Bu nedenle de toplumsal kazanımlar sağlayacak politikalar üretmek yerine her daim bireysel çıkarları etkin hale getiren pozisyonunu muhafaza ediyor.
İşte tam da bu nedenledir ki Demokrat Partinin gademeci Genel Başkanı Serdar Denktaş, ihalesiz lüks makam otomobili alımının mahkemeye taşınmasından sonra isteseydim Mercedes değil Porche da alabilirdim söylemini pervasızca kullanabiliyor.
Duyan da zanneder Serdar Bey kendisine ya da evlatlarına böyle bir tercihi kullanabilme yetisini ortaya koyuyor.
Oysa bahsettiği devlettir.
Ve devlete eğer kendi isterse Mercedes değil Porche otomobil alabileceğini söylüyor bakanlara makam aracı olarak.
Başka ne diyor Serdar Bey mahkemeye taşınan ve yasal dayanaktan yoksun bir başka hükümet icraatı için.
Vatandaşlık vermeye devam edeceğiz diyor.
Malum bu konu da şu an mahkemede.
Peki nedir Serdar Bey ve temsil ettiği hükümetinin vatandaşlık politikası?
Bunun izahını gelin emsaller vererek geçen yıllara dayandıralım.
Özellikle UBP ve DP eline geçirdiği iktidar dönemlerinde kullandıkları en iyi rant araçlarından bir tanesi de vatandaşlık dağıtmaktır.
Bunun tek sebebi de seçimlerde dağıtılan bu vatandaşlıkların kendilerine oy olarak dönmesidir.
Bunu yıllardır yapıyorlar.
Yıllardır bu ülkede hoyratça vatandaşlık dağıtıp seçim kazanıyorlar.
Dünyanın hiç bir yerinde hiç bir idare yönetiminin önceliği ya da olmazsa olmazları arasında ülkelerinin vatandaşlığını dağıtmak yoktur.
Hiç bir ülkede vatandaşlık iki dudak arasında sıkıştırılmış bir mevzu değildir.
Bunun yasaları olur, kuralları nizamları kriterleri olur ve bu yasalar nezdinde uygulanır.
Yani bizdeki gibi makamların keyfine göre çıkar hesaplarına göre dünyanın hiç bir yerinde vatandaşlık dağıtılmaz.

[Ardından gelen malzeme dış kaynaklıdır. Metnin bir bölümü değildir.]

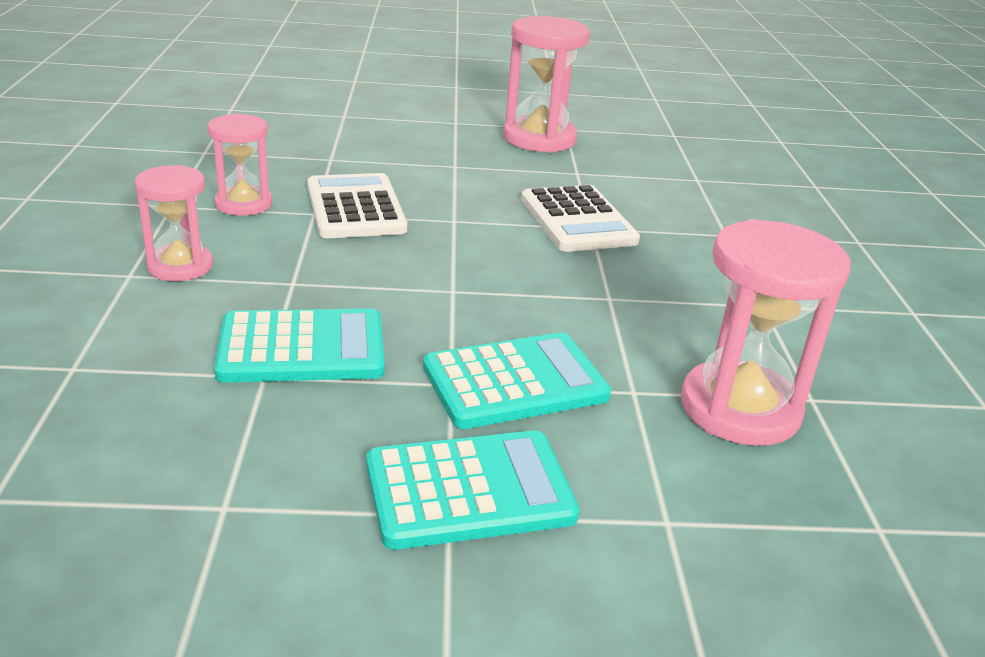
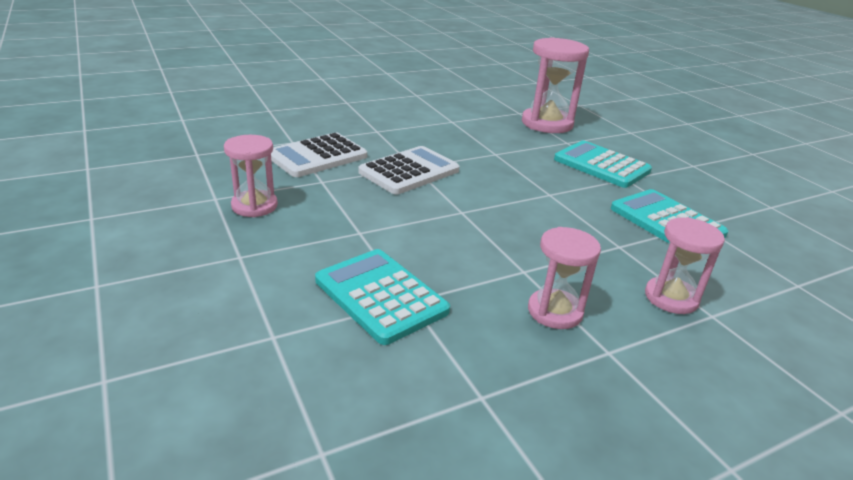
camera: 115 degrees left, 0 degrees up
white calculator [307,173,407,238] -> white calculator moved to [271,133,367,177]
turquoise calculator [366,430,579,550] -> turquoise calculator moved to [315,249,450,345]
pink hourglass [503,16,590,153] -> pink hourglass [224,135,278,217], size x0.62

Bunun yetkisi siyasi erkte değildir.
Yasalardadır, kanunlardadır..
Şimdi diyor ki Sayın Serdar Denktaş, yani Başbakan Yardımcısı ve Maliye Bakanı olaraktan biz, mahkemeye taşınsa da bu konu vatandaşlık vermeye devam edeceğiz,
Biz, lüks makam otomobilleri mahkemeye taşınsa da yine lüks makam otomobili almaya devam edeceğiz.
Yani kanun da benim, uygulayan da benim demeye getiriyor hükümeti adına.
Peki niye?
Makam sahibi olduğu için.
5 milletvekili ile ülke yönetiminde söz sahibi olduğu için.
Yıllardır çıkar ilişkileri etrafında siyaset yaptığı için.
Başında bulunduğu partinin misyonu bu ilişkilerin devamını sağlamak olduğu için.